──────── Text segment
The Book of Job

Job represents the Western concept of undeserved suffering; it has its force in the Hebraic tragic sense of life wherein there is a profound double view: the snake/garden; his fallen condition/utopia; the ultimate failure of humanity/free will.

The forbidden fruit, for instance, may have underscored a skepticism of their God: why was there a prohibition in the first place?  The Hebrews loved their God, got good from him; therefore, why did they suffer evil?

In tragedy, truth is never revealed as a harmonious whole, but in many-faceted, ambiguous moments, and that's part of its terror.  The folktale ending to Job removes its tragedy.  But catharsis is clearly at work: Job has purged his spirit, but the question still remains about humankind's existence and pain, and the questions still linger.

Unjustified suffering is part of life's mystery; it isn't asked at the end of the story as to why he suffered.  Can a new family make up for the old?  And what about the dead servants?  We still ask why is Job satisfied with god's speech but not bothered that no answer to his question of suffering is forthcoming.

The Hebrew word "Satan" means adversary; Satan is represented as a "son of God," not what he appears to be later in the New Testament.  In Hebrew scripture, he was an angel whose task is to roam the earth and expose human wrongdoing.

The prophet Ezekiel mentions Job alongside Noah and Daniel as a paragon of righteousness (14:12-20); from this we know that Job was a byword among the sixth-century B.C.E. Judahite exiles whom the prophet addressed.  But from Ezekiel and from the late passing reference to Job's patience (or perseverance) in James 5:10-11 one would never guess the complexity of the character set forth in the book that bears his name.  The moral is that piety for its own sake is true virtue and in the end is requited.  It is this old story -- often called a folktale -- that is supposed to have been known to Ezekiel's audience.  One theory, drawing on this point, puts forth that a later, more profound thinker changed things by using the temporary misfortune of the hero as the setting for his poem, in which the conventional wisdom of the tale is radically challenged.  But this is confuted by the whole tenor of the work.
────────────────
──────── Data shown
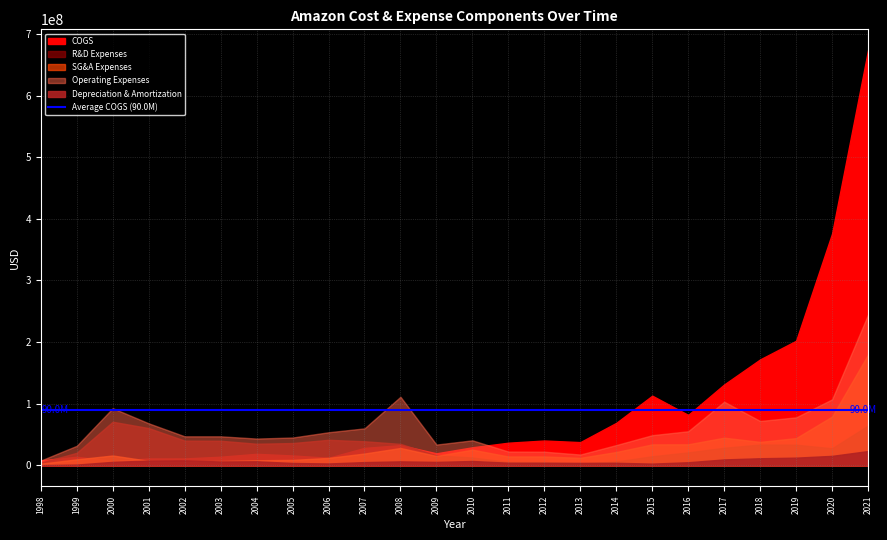

What is the sum of all Depreciation & Amortization values?

168294850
────────────────
** Problem set **
1) Can you reproduce the part of the Book of Job essay starting with "The Hebrew word" and going on through "expose human wrongdoing.", word for word?
2) Which pairs does the Book of Job essay name as the profound double view within the Hebraic tragic sense of life?

** Answer list **
1)
The Hebrew word "Satan" means adversary; Satan is represented as a "son of God," not what he appears to be later in the New Testament.  In Hebrew scripture, he was an angel whose task is to roam the earth and expose human wrongdoing.

2)
- the snake/garden
- his fallen condition/utopia
- the ultimate failure of humanity/free will